At long last, the most brazenly partisan presidential impeachment in over a century and a half has come to an end. President Trump was formally acquitted on Wednesday by the U.S. Senate on each of the U.S. House’s adopted articles of impeachment: “Abuse of power” and “obstruction of Congress.” The president was acquitted on the “abuse of power” article by a count of 52–48, and he was acquitted on the “obstruction of Congress” article by a count of 53–47. That lone vote discrepancy, of course, is due to the fact maverick Sen. Mitt Romney (R-UT), the Republican Party’s presidential standard-bearer a mere eight years ago, voted to convict on the first article and acquit on the second article.
Romney thus becomes the first senator in the history of the United States to vote to convict an impeached president from his/her own political party. His Senate floor speech explaining his vote made it seem like it was a decision he deeply wrestled with, but the reality is that his vote had — and will have — serious consequences.

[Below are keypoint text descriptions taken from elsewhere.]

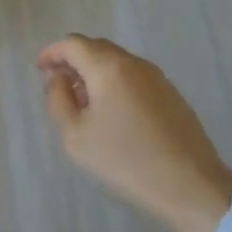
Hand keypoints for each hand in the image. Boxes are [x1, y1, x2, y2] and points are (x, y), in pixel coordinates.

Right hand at [38, 35, 231, 231]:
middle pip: (96, 48)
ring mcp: (157, 78)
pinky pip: (134, 78)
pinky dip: (115, 84)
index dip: (52, 53)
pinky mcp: (172, 95)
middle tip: (58, 85)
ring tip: (83, 103)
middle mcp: (134, 63)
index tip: (40, 70)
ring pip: (116, 63)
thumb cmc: (125, 161)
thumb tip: (58, 78)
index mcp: (108, 67)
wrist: (191, 187)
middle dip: (73, 61)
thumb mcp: (75, 136)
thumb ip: (58, 100)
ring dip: (94, 73)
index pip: (73, 44)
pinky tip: (112, 114)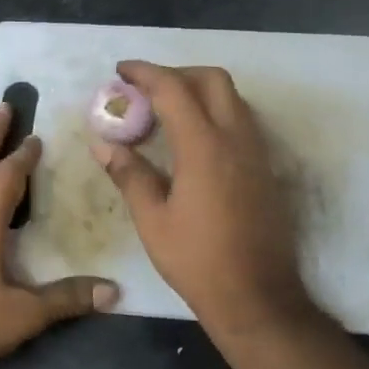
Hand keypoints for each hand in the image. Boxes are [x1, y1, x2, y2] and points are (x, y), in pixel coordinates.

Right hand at [93, 62, 309, 337]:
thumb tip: (103, 144)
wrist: (258, 297)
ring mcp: (256, 153)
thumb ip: (129, 174)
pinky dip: (214, 112)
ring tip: (165, 111)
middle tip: (145, 89)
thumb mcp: (152, 220)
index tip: (120, 71)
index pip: (173, 89)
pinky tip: (192, 139)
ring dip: (198, 91)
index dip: (144, 73)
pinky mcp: (265, 169)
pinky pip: (241, 120)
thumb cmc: (197, 260)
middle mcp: (236, 139)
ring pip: (232, 98)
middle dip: (176, 73)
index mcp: (204, 147)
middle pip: (212, 80)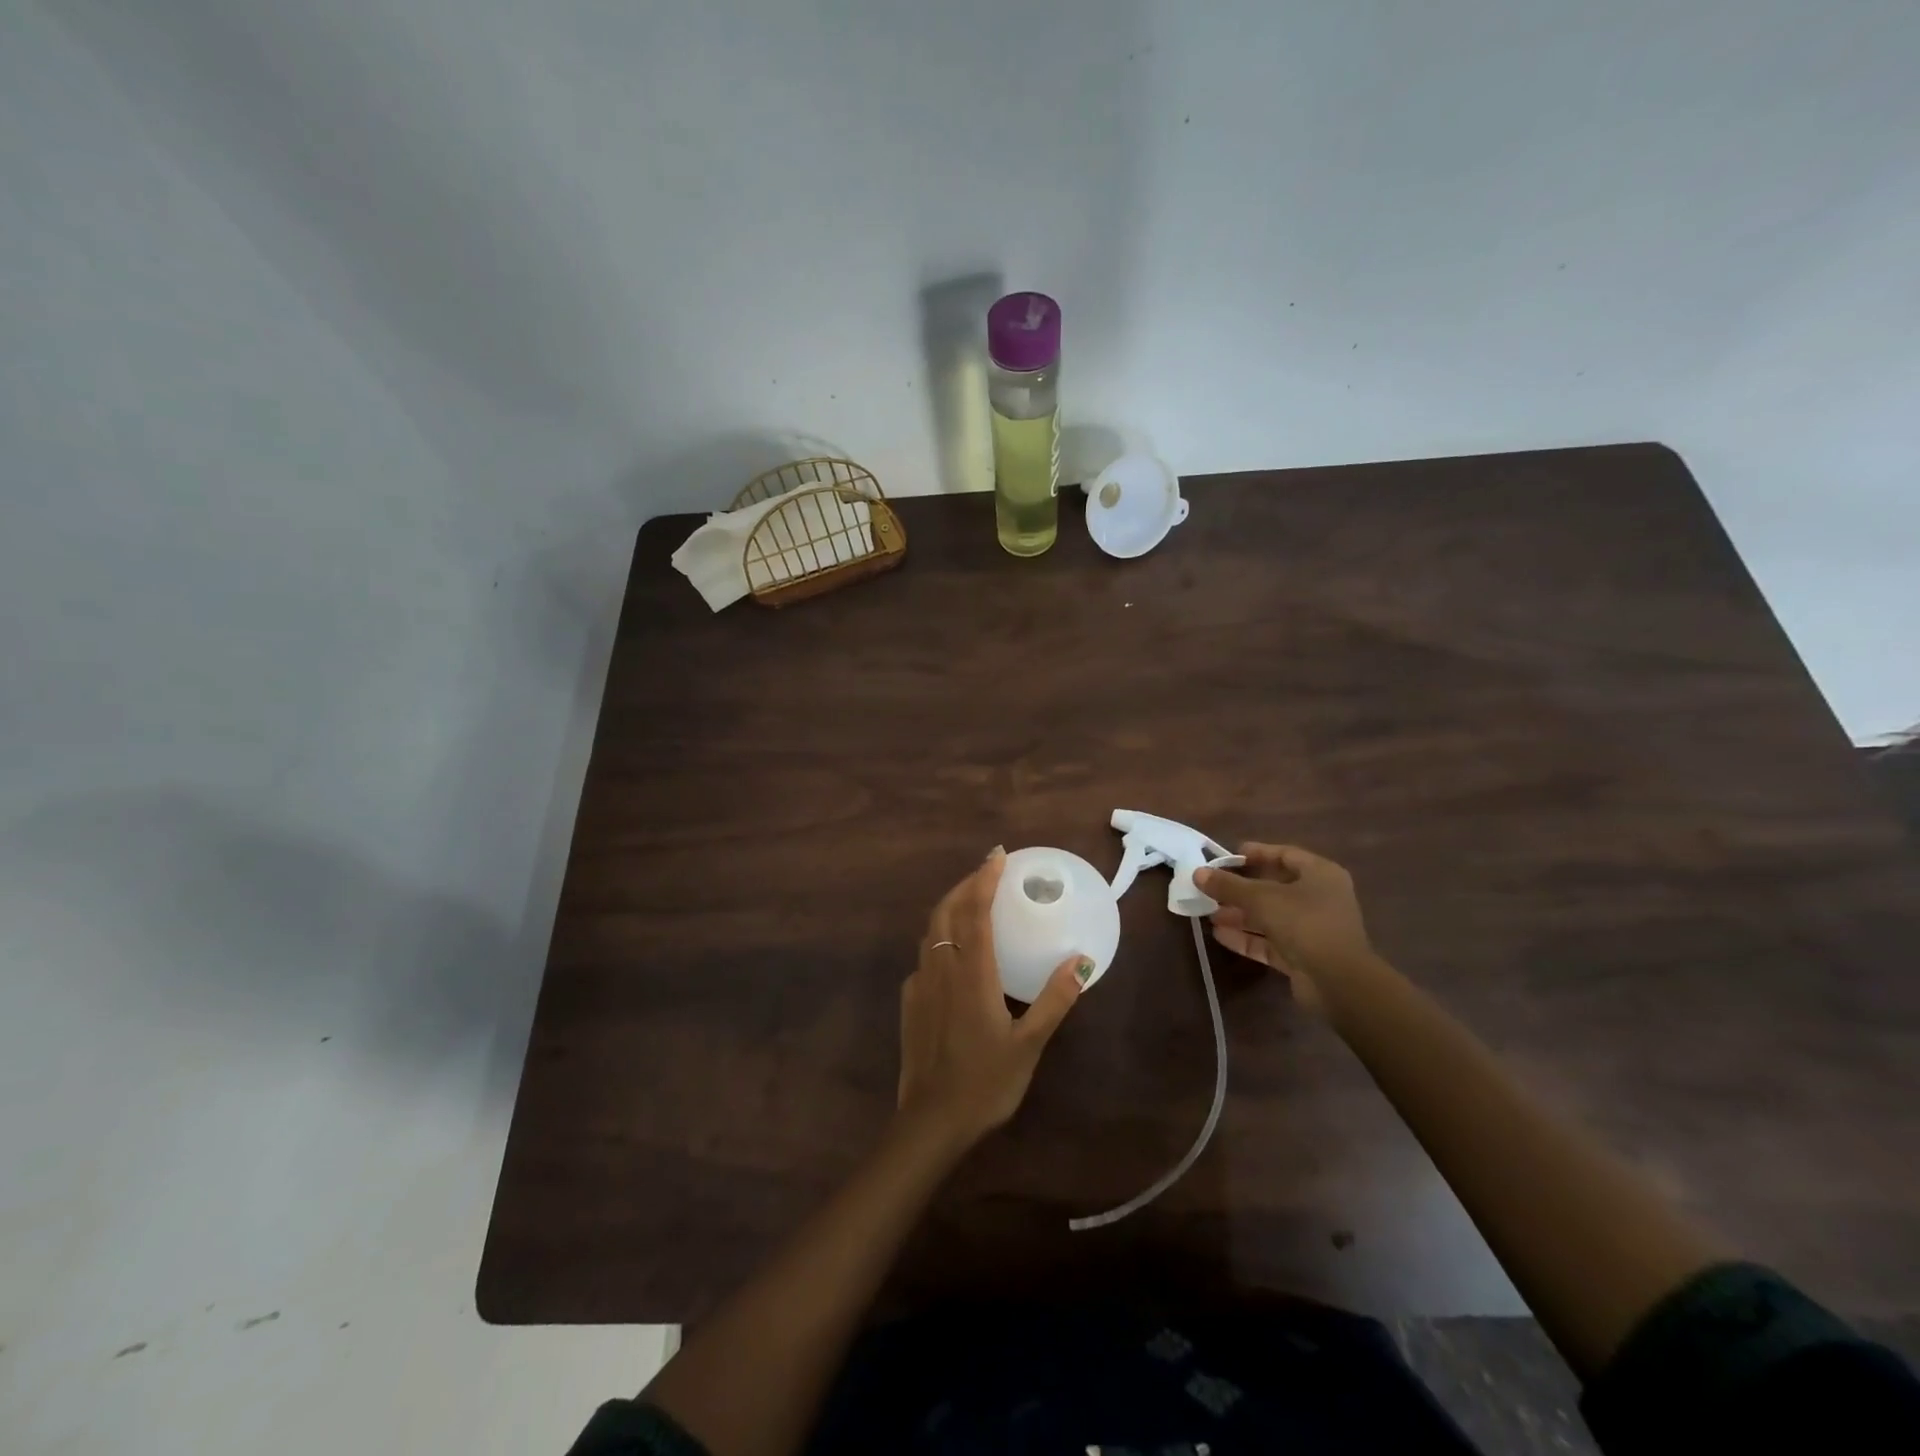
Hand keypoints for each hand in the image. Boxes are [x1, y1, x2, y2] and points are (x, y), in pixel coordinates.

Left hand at [896, 848, 1089, 1152]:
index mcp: (972, 973)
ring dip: (950, 906)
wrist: (931, 1121)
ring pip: (931, 930)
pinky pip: (924, 956)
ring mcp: (920, 984)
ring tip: (972, 901)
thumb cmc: (985, 1083)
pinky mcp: (910, 1002)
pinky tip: (952, 952)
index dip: (986, 879)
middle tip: (988, 871)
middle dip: (965, 884)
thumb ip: (1054, 1000)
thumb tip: (1080, 961)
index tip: (998, 855)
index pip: (976, 912)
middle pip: (947, 911)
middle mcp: (941, 968)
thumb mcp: (1029, 1044)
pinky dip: (939, 937)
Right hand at [1195, 844, 1373, 1009]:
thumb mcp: (1261, 898)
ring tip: (1208, 912)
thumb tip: (1198, 873)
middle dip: (1240, 889)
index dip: (1256, 853)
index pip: (1285, 855)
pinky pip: (1270, 941)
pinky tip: (1219, 935)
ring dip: (1239, 914)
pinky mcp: (1302, 956)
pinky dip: (1247, 937)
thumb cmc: (1305, 923)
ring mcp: (1311, 929)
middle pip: (1274, 887)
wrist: (1338, 982)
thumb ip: (1229, 885)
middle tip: (1211, 887)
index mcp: (1320, 875)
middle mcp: (1319, 898)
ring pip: (1270, 916)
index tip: (1228, 856)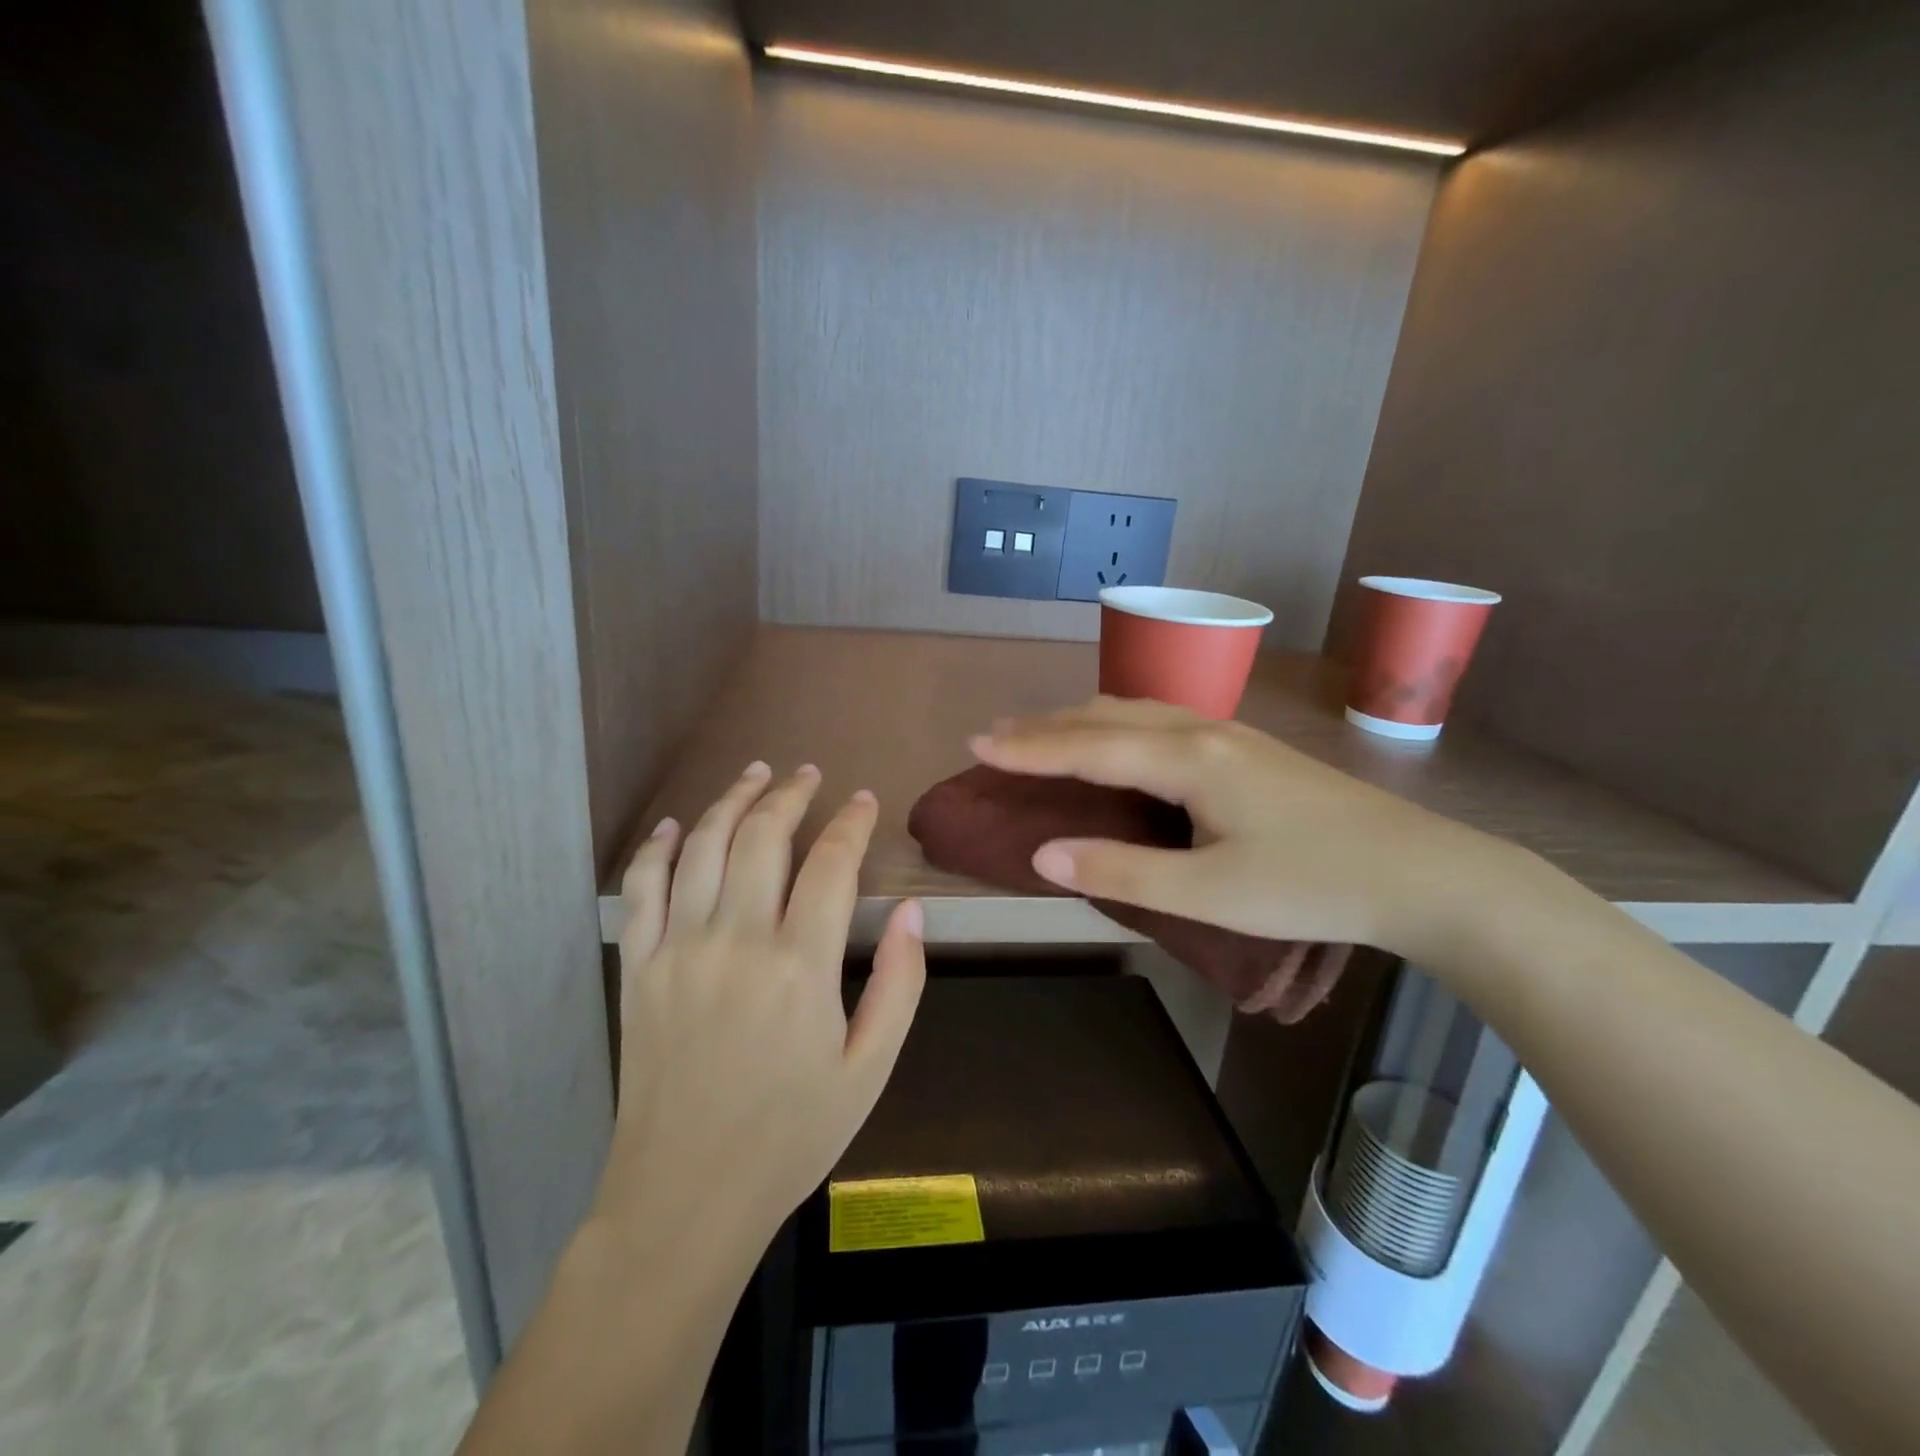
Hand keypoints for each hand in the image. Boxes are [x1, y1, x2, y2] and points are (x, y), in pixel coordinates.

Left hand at [593, 761, 925, 1257]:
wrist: (686, 1196)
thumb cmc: (791, 1135)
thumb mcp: (871, 1069)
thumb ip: (901, 985)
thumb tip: (914, 911)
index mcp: (800, 965)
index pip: (832, 864)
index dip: (852, 823)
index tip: (864, 800)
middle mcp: (737, 940)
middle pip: (764, 837)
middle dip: (791, 794)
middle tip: (808, 775)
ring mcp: (679, 949)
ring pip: (703, 847)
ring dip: (732, 801)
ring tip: (755, 774)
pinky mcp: (639, 968)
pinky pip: (642, 889)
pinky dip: (657, 848)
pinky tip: (675, 825)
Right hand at [971, 697, 1514, 964]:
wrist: (1422, 872)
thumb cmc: (1312, 886)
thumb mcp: (1209, 894)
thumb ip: (1121, 873)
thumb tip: (1043, 853)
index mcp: (1188, 760)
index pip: (1087, 746)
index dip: (1027, 748)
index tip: (976, 745)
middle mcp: (1203, 731)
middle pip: (1107, 714)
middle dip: (1045, 726)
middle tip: (995, 738)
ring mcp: (1230, 735)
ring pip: (1136, 710)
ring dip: (1081, 720)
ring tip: (1042, 735)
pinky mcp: (1248, 750)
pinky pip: (1161, 721)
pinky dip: (1116, 726)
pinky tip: (1117, 743)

First, Romney’s conviction vote — from a senator representing a deep-red state like Utah, no less — will place many moderate Republican senators facing potentially difficult re-election bids later this year (perhaps especially Sens. Susan Collins (R-ME), Cory Gardner (R-CO), and Thom Tillis (R-NC)) in a very difficult spot when they are grilled by adversaries as to why they did not join the former Republican presidential nominee in voting to convict Trump. Second, Romney providing nominal Republican cover to vote to convict Trump likely caused at least one — and perhaps more than one — of more moderate Sens. Joe Manchin (D-WV), Doug Jones (D-AL), and Kyrsten Sinema to flip their respective votes from acquittal to conviction. Third, because of the second point, Romney thus likely single-handedly transformed a bipartisan acquittal of the president into a bipartisan conviction of the president.
Nonetheless, this impeachment is officially in the books. The outcome was foreordained, of course, from day one, and all signs still point toward the Democrats having overplayed their hand and the electoral politics redounding to Republicans’ interests in November.
From a historical perspective, The Heritage Foundation’s Hans von Spakovsky has a good piece on the eerie similarities between this impeachment and the post-Civil War impeachment of President Andrew Johnson on similarly frivolous grounds. I offered my own final commentary on the serious harm wrought by this lamentable saga in last weekend’s New York Post: “[T]o call it a mere waste of time is likely far too charitable. The Democrats took stock of the decrepit state of our national politics, the bitterly fractious nature of our partisan tribalism, the pathetic regard the American people have for their Congress and took a sledgehammer to it all. The most immediate tangible result of this failed gambit will be to only further coarsen and debase our politics. … Most damaging of all, the Democrats’ pursuit of the draconian remedy of impeachment based on their claims of Trump’s corrupt subjective intentions on a diplomatic phone call has set a truly reckless precedent for the future. … For Democrats to argue that Trump’s purportedly corrupt motive somehow transmogrifies … constitutionally protected conduct into an impeachable offense is nothing short of astonishing.”
History will not judge the Democrats kindly for this stunt. But it’s now time to move on.
This piece will be frequently updated.